§ **Exercise description**: Copy the data exactly from the line that contains "decorative pillow: none" through the line that contains "notebook: none [258,171,410,220]", keeping both end lines and leaving out everything else.

===== Provided data

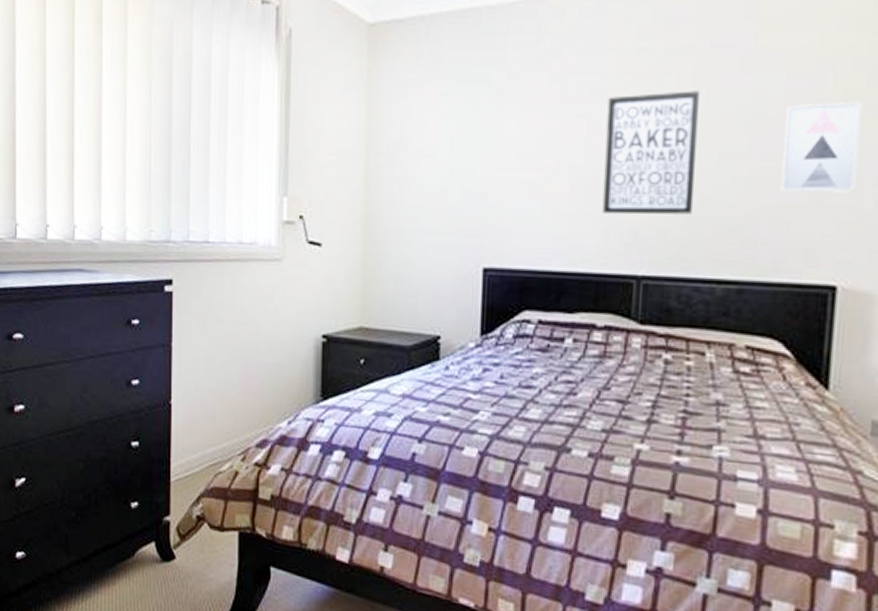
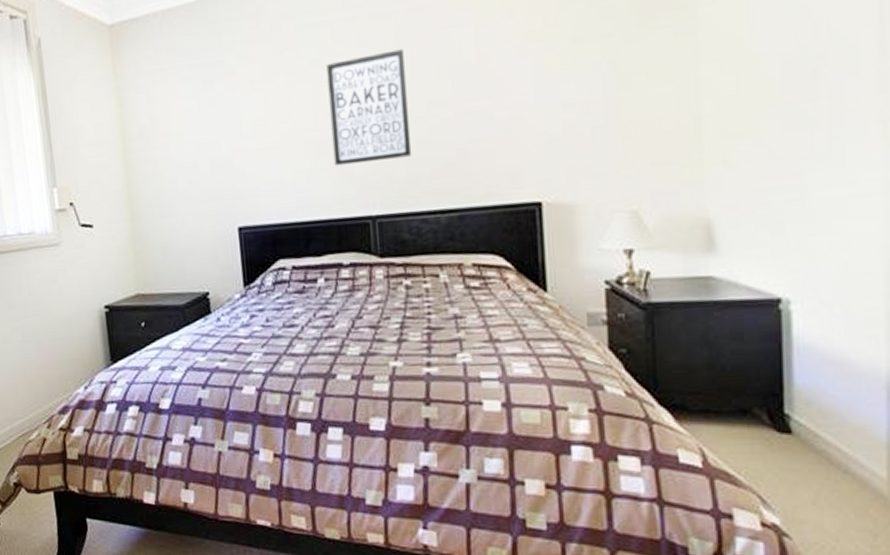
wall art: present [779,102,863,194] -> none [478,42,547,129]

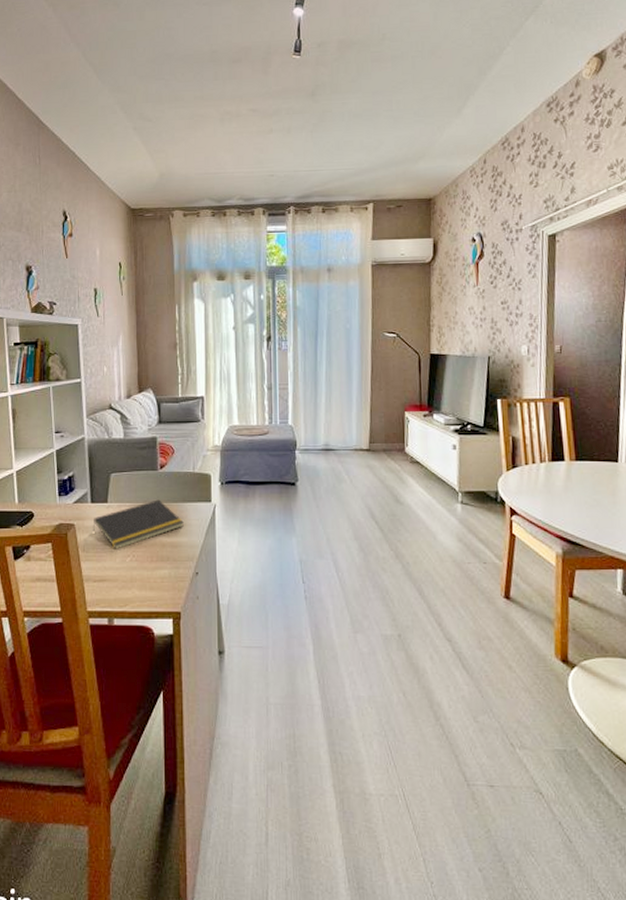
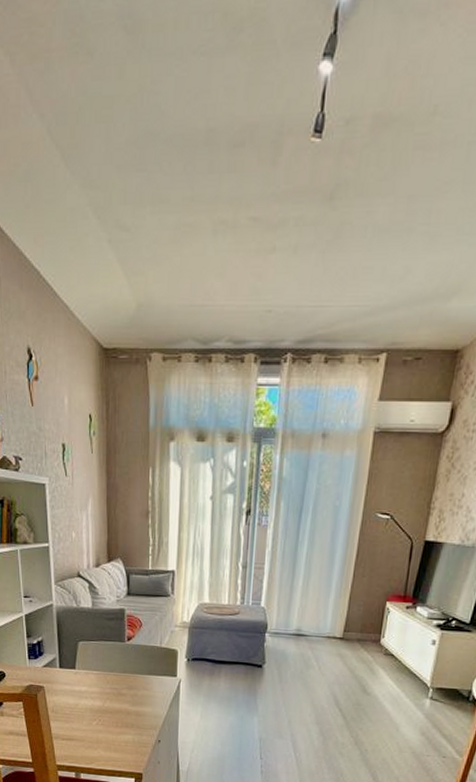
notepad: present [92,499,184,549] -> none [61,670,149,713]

==========
===== Provided data

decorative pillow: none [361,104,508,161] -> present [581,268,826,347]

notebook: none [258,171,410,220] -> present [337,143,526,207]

==========

§ **Response to the task**:
decorative pillow: none [361,104,508,161] -> present [581,268,826,347]

notebook: none [258,171,410,220] -> present [337,143,526,207]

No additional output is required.